Bromage cites an April 24 Vox story (“Why You’re Unlikely to Get the Coronavirus from Runners or Cyclists”). The article disputes a research abstract done by researchers in the Netherlands and Belgium (that was sent to me by a second reader).
In that 12-page paper, researchers note that someone could be infected by a jogger, if the jogger had the virus and the person is in line behind the jogger, i.e. positioned in the slipstream. “This aerodynamics study investigates whether a first person moving nearby a second person about 1.5-meter distance or beyond could cause droplet transfer to this second person.”
The conclusion: This is possible, and one should avoid walking behind a person jogging, or keep a larger social distance. “Further work should consider the effect of head wind, tail wind and cross-wind, and different droplet spectra.”
The Vox article disputes the conclusion of that paper because it “contained no input from epidemiologists or virologists and was not peer-reviewed. Its logic is deeply flawed.
“’I think we should be very careful with making assumptions about transmission based on that ‘study,’ since it didn’t account for any variables related to transmissibility,” said Angela Rasmussen, a virologist at Columbia University.

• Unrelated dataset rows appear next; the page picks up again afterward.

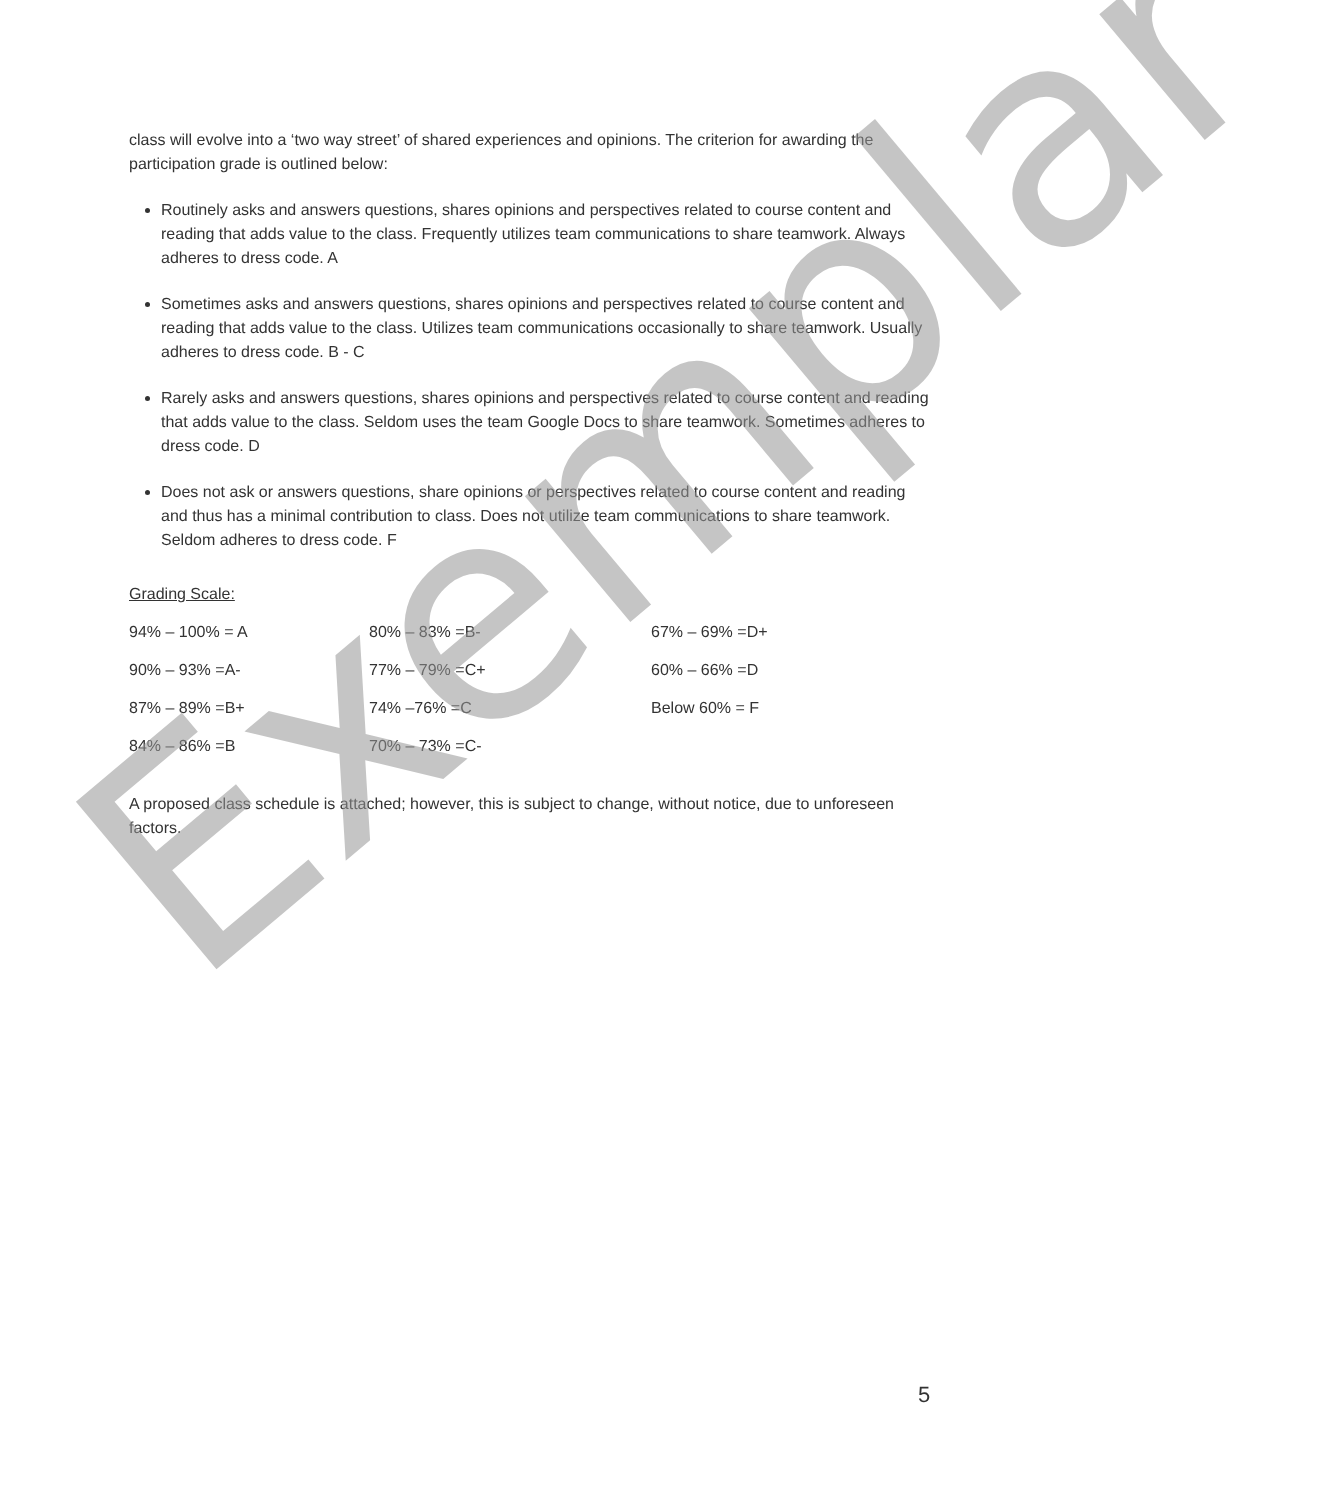class will evolve into a ‘two way street’ of shared experiences and opinions. The criterion for awarding the participation grade is outlined below:
Routinely asks and answers questions, shares opinions and perspectives related to course content and reading that adds value to the class. Frequently utilizes team communications to share teamwork. Always adheres to dress code. A
Sometimes asks and answers questions, shares opinions and perspectives related to course content and reading that adds value to the class. Utilizes team communications occasionally to share teamwork. Usually adheres to dress code. B - C
Rarely asks and answers questions, shares opinions and perspectives related to course content and reading that adds value to the class. Seldom uses the team Google Docs to share teamwork. Sometimes adheres to dress code. D
Does not ask or answers questions, share opinions or perspectives related to course content and reading and thus has a minimal contribution to class. Does not utilize team communications to share teamwork. Seldom adheres to dress code. F
Grading Scale:
| 94% – 100% = A | 80% – 83% =B- | 67% – 69% =D+ |
| 90% – 93% =A- | 77% – 79% =C+ | 60% – 66% =D |
| 87% – 89% =B+ | 74% –76% =C | Below 60% = F |
| 84% – 86% =B | 70% – 73% =C- | |
A proposed class schedule is attached; however, this is subject to change, without notice, due to unforeseen factors.
Exemplar
5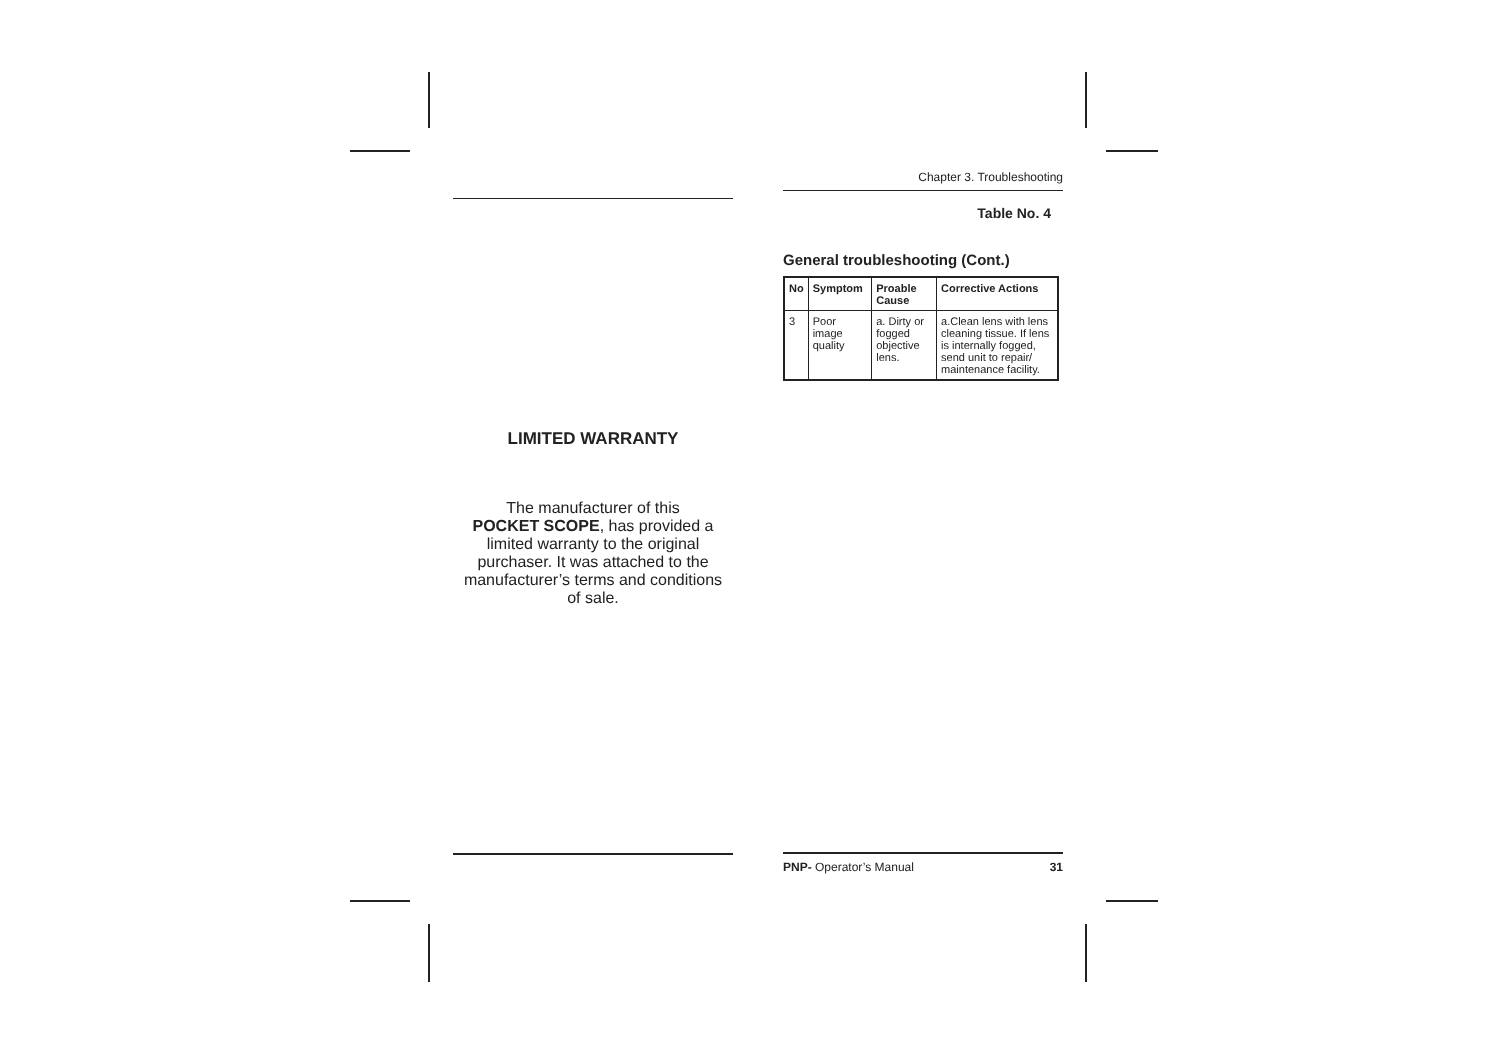LIMITED WARRANTY
The manufacturer of this
POCKET SCOPE, has provided a
limited warranty to the original
purchaser. It was attached to the
manufacturer’s terms and conditions
of sale.
Chapter 3. Troubleshooting
Table No. 4
General troubleshooting (Cont.)
| No | Symptom | Proable Cause | Corrective Actions |
| --- | --- | --- | --- |
| 3 | Poor image quality | a. Dirty or fogged objective lens. | a.Clean lens with lens cleaning tissue. If lens is internally fogged, send unit to repair/ maintenance facility. |
PNP- Operator’s Manual 31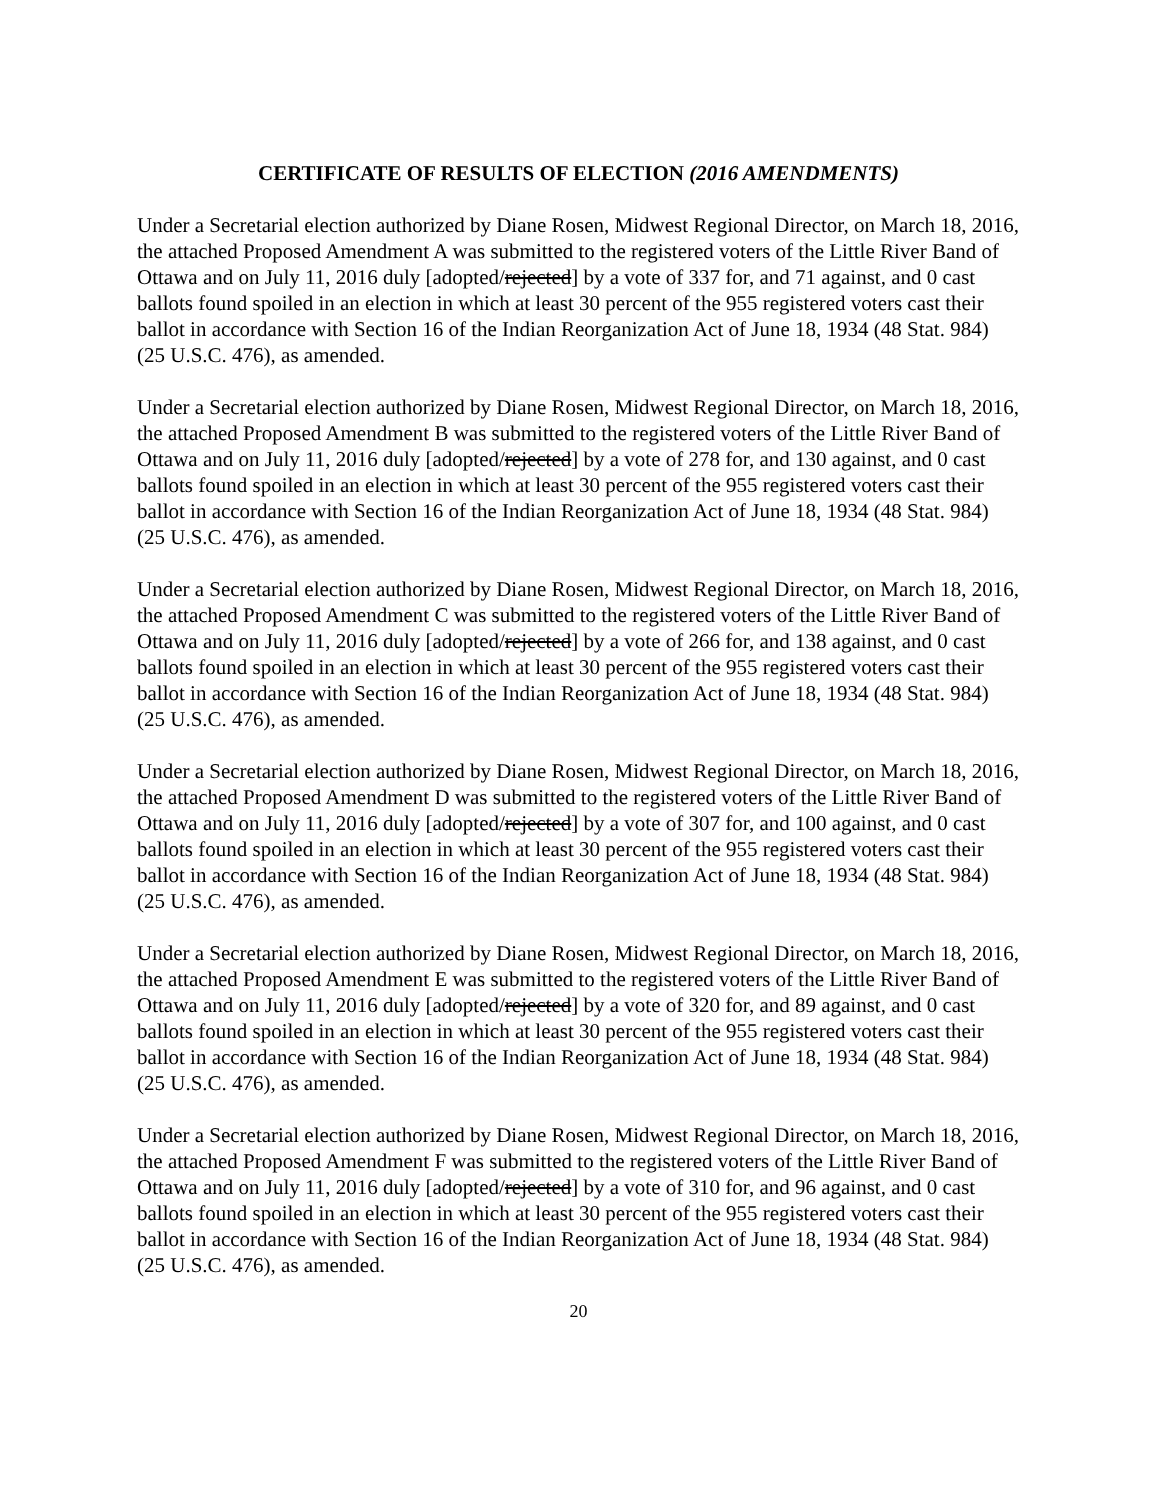CERTIFICATE OF RESULTS OF ELECTION (2016 AMENDMENTS)
Under a Secretarial election authorized by Diane Rosen, Midwest Regional Director, on March 18, 2016, the attached Proposed Amendment A was submitted to the registered voters of the Little River Band of Ottawa and on July 11, 2016 duly [adopted/rejected] by a vote of 337 for, and 71 against, and 0 cast ballots found spoiled in an election in which at least 30 percent of the 955 registered voters cast their ballot in accordance with Section 16 of the Indian Reorganization Act of June 18, 1934 (48 Stat. 984) (25 U.S.C. 476), as amended.
Under a Secretarial election authorized by Diane Rosen, Midwest Regional Director, on March 18, 2016, the attached Proposed Amendment B was submitted to the registered voters of the Little River Band of Ottawa and on July 11, 2016 duly [adopted/rejected] by a vote of 278 for, and 130 against, and 0 cast ballots found spoiled in an election in which at least 30 percent of the 955 registered voters cast their ballot in accordance with Section 16 of the Indian Reorganization Act of June 18, 1934 (48 Stat. 984) (25 U.S.C. 476), as amended.
Under a Secretarial election authorized by Diane Rosen, Midwest Regional Director, on March 18, 2016, the attached Proposed Amendment C was submitted to the registered voters of the Little River Band of Ottawa and on July 11, 2016 duly [adopted/rejected] by a vote of 266 for, and 138 against, and 0 cast ballots found spoiled in an election in which at least 30 percent of the 955 registered voters cast their ballot in accordance with Section 16 of the Indian Reorganization Act of June 18, 1934 (48 Stat. 984) (25 U.S.C. 476), as amended.
Under a Secretarial election authorized by Diane Rosen, Midwest Regional Director, on March 18, 2016, the attached Proposed Amendment D was submitted to the registered voters of the Little River Band of Ottawa and on July 11, 2016 duly [adopted/rejected] by a vote of 307 for, and 100 against, and 0 cast ballots found spoiled in an election in which at least 30 percent of the 955 registered voters cast their ballot in accordance with Section 16 of the Indian Reorganization Act of June 18, 1934 (48 Stat. 984) (25 U.S.C. 476), as amended.
Under a Secretarial election authorized by Diane Rosen, Midwest Regional Director, on March 18, 2016, the attached Proposed Amendment E was submitted to the registered voters of the Little River Band of Ottawa and on July 11, 2016 duly [adopted/rejected] by a vote of 320 for, and 89 against, and 0 cast ballots found spoiled in an election in which at least 30 percent of the 955 registered voters cast their ballot in accordance with Section 16 of the Indian Reorganization Act of June 18, 1934 (48 Stat. 984) (25 U.S.C. 476), as amended.
Under a Secretarial election authorized by Diane Rosen, Midwest Regional Director, on March 18, 2016, the attached Proposed Amendment F was submitted to the registered voters of the Little River Band of Ottawa and on July 11, 2016 duly [adopted/rejected] by a vote of 310 for, and 96 against, and 0 cast ballots found spoiled in an election in which at least 30 percent of the 955 registered voters cast their ballot in accordance with Section 16 of the Indian Reorganization Act of June 18, 1934 (48 Stat. 984) (25 U.S.C. 476), as amended.
20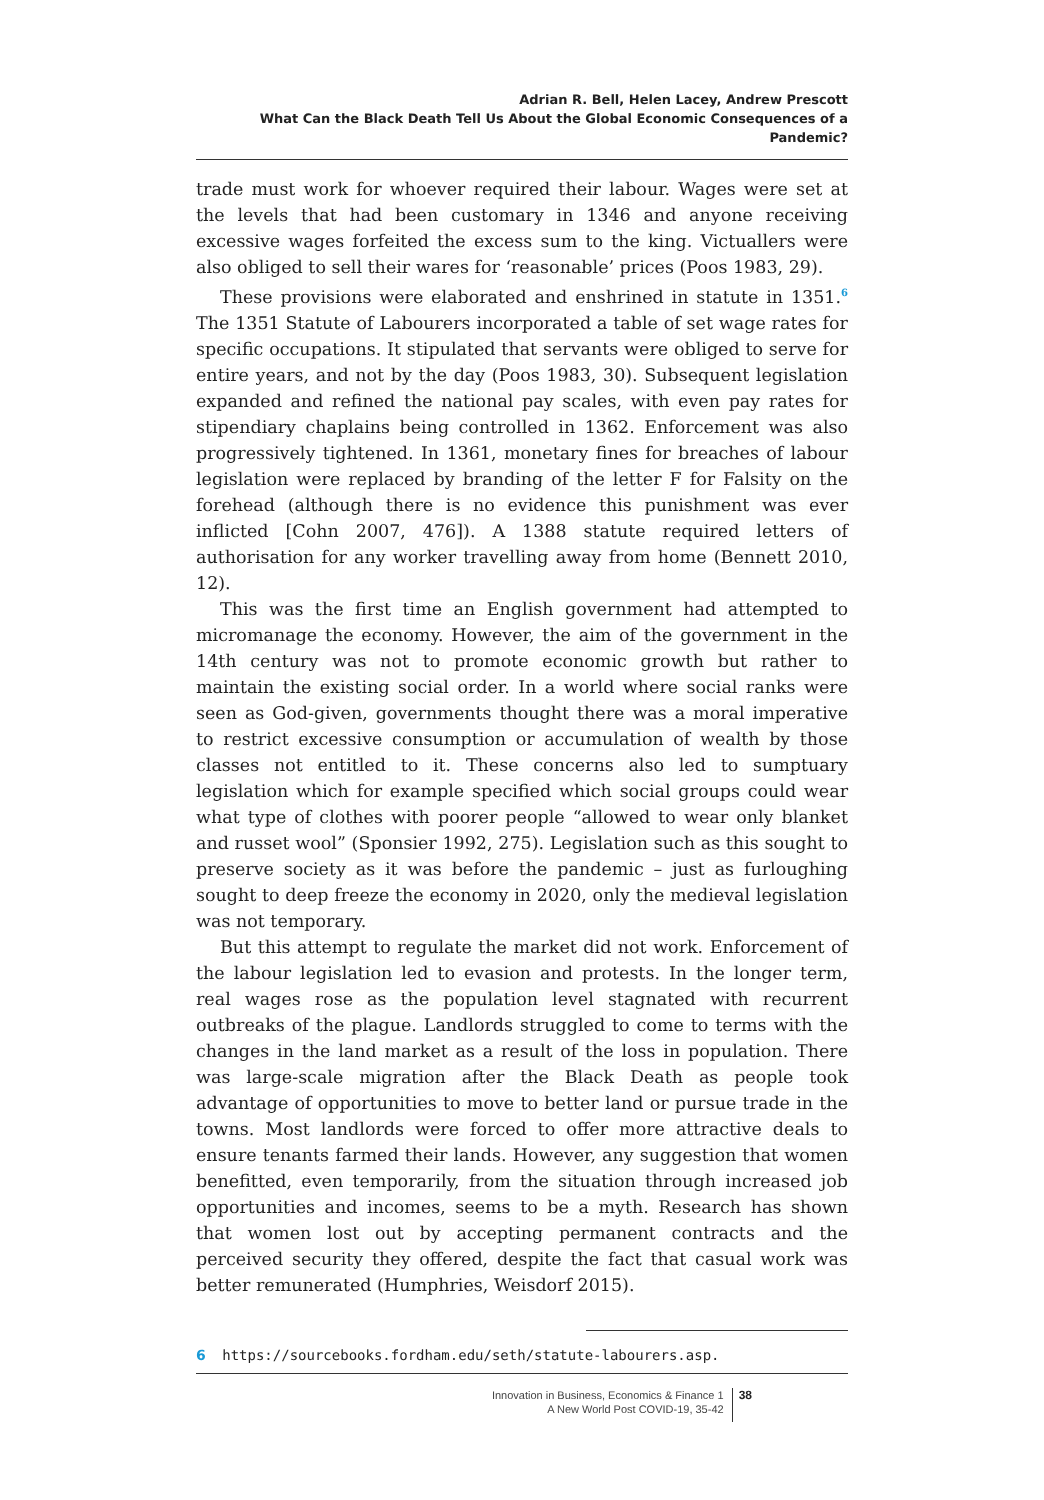Adrian R. Bell, Helen Lacey, Andrew Prescott
What Can the Black Death Tell Us About the Global Economic Consequences of a Pandemic?
trade must work for whoever required their labour. Wages were set at the levels that had been customary in 1346 and anyone receiving excessive wages forfeited the excess sum to the king. Victuallers were also obliged to sell their wares for ‘reasonable’ prices (Poos 1983, 29).
These provisions were elaborated and enshrined in statute in 1351.<sup>6</sup> The 1351 Statute of Labourers incorporated a table of set wage rates for specific occupations. It stipulated that servants were obliged to serve for entire years, and not by the day (Poos 1983, 30). Subsequent legislation expanded and refined the national pay scales, with even pay rates for stipendiary chaplains being controlled in 1362. Enforcement was also progressively tightened. In 1361, monetary fines for breaches of labour legislation were replaced by branding of the letter F for Falsity on the forehead (although there is no evidence this punishment was ever inflicted [Cohn 2007, 476]). A 1388 statute required letters of authorisation for any worker travelling away from home (Bennett 2010, 12).
This was the first time an English government had attempted to micromanage the economy. However, the aim of the government in the 14th century was not to promote economic growth but rather to maintain the existing social order. In a world where social ranks were seen as God-given, governments thought there was a moral imperative to restrict excessive consumption or accumulation of wealth by those classes not entitled to it. These concerns also led to sumptuary legislation which for example specified which social groups could wear what type of clothes with poorer people “allowed to wear only blanket and russet wool” (Sponsier 1992, 275). Legislation such as this sought to preserve society as it was before the pandemic – just as furloughing sought to deep freeze the economy in 2020, only the medieval legislation was not temporary.
But this attempt to regulate the market did not work. Enforcement of the labour legislation led to evasion and protests. In the longer term, real wages rose as the population level stagnated with recurrent outbreaks of the plague. Landlords struggled to come to terms with the changes in the land market as a result of the loss in population. There was large-scale migration after the Black Death as people took advantage of opportunities to move to better land or pursue trade in the towns. Most landlords were forced to offer more attractive deals to ensure tenants farmed their lands. However, any suggestion that women benefitted, even temporarily, from the situation through increased job opportunities and incomes, seems to be a myth. Research has shown that women lost out by accepting permanent contracts and the perceived security they offered, despite the fact that casual work was better remunerated (Humphries, Weisdorf 2015).
6 https://sourcebooks.fordham.edu/seth/statute-labourers.asp.
Innovation in Business, Economics & Finance 1
A New World Post COVID-19, 35-42
38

“In other words, the ‘study’ failed to consider two key questions: How easy is it for particles traveling in the air outdoors to infect you? And how many particles containing infectious virus would you have to inhale to become infected?”
Maybe Benjamin Franklin already had this figured out when he wrote, “People often catch cold from one another when shut up together in small close rooms, coaches, etc. and when sitting near and conversing so as to breathe in each other’s transpiration.”
Vox mentioned two other studies that are currently under review: “It may also help to know about two new studies suggesting that most Covid-19 transmission happens indoors, not outdoors. In China, a study of 318 outbreaks found that transmission occurred outdoors in only one of them. In Japan, a study found that ‘the odds that a primary case transmitted Covid-19 in a closed environment was 18.7 times greater compared to an open-air environment.’ Note, however, that both of these are preprint papers (not yet peer reviewed).”
Does the type of mask make a difference? N95 masks, which are used by medical professionals, create a tight seal between the respirator and a person’s face that filters out about 95 percent of airborne particles.
Cloth masks may prevent a virus from entering the air. The CDC calls face masks a voluntary public health measure that does not replace self-quarantining, social distancing or thoroughly washing hands.
The CDC recommends how to wear a cloth face covering:
*fit snugly but comfortably against the side of the face
*be secured with ties or ear loops
*include multiple layers of fabric
*allow for breathing without restriction
*be able to be laundered and machine dried without damage or change to shape
The CDC recommends washing a cloth face mask after each use or at least daily. “If you must re-wear your cloth face covering before washing, wash your hands immediately after putting it back on and avoid touching your face. Discard cloth face coverings that: 1) No longer cover the nose and mouth; 2) Have stretched out or damaged ties or straps; 3) Cannot stay on the face; and 4) Have holes or tears in the fabric.”